Las hojas de sol tienen menos cloroplastos y por lo tanto menos
clorofila. Estos cloroplastos se localizan en el interior de las
hojas, que son pequeñas, de gran espesor y se presentan en gran
número. Por el contrario, las hojas que se encuentran a la sombra
tienen un gran número de cloroplastos, de ahí que posean un mayor
nivel de clorofila, además son delgadas, grandes y no abundan
en la planta.
Cuando las plantas están creciendo bajo una luz intensa desarrollan
hojas de sol, que son poco eficientes en lo que a la fotosíntesis
se refiere. Si estas mismas plantas se someten a una luz débil,
deben adaptar las hojas de sol existentes o eliminarlas y desarrollar
hojas de sombra que son más eficientes, fotosintéticamente hablando.

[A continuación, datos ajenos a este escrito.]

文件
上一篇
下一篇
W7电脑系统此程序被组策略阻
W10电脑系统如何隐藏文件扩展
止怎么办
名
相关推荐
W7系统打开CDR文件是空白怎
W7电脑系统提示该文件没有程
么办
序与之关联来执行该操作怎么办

Para reducir el impacto que sufre una planta con hojas de sol
cuando se pone a la sombra, se han de reducir gradualmente los
niveles de luz a los que está expuesta.
Este proceso se denomina aclimatación. Es necesario aclimatar
las plantas poniéndolas en el jardín durante el verano, pero este
proceso ha de realizarlo siempre gradualmente, incrementando la
intensidad de luz poco a poco.
También deberá seguir este proceso, pero a la inversa, cuando
desee volver a poner la planta en el interior del hogar durante
el otoño.
También se deben aclimatar las plantas adquiridas recientemente,
colocándolas en un principio en un lugar de su casa donde haya
un elevado nivel de luz (exposición meridional) y después gradualmente,
en un período de 4 a 8 semanas, llevarlas a un lugar más oscuro.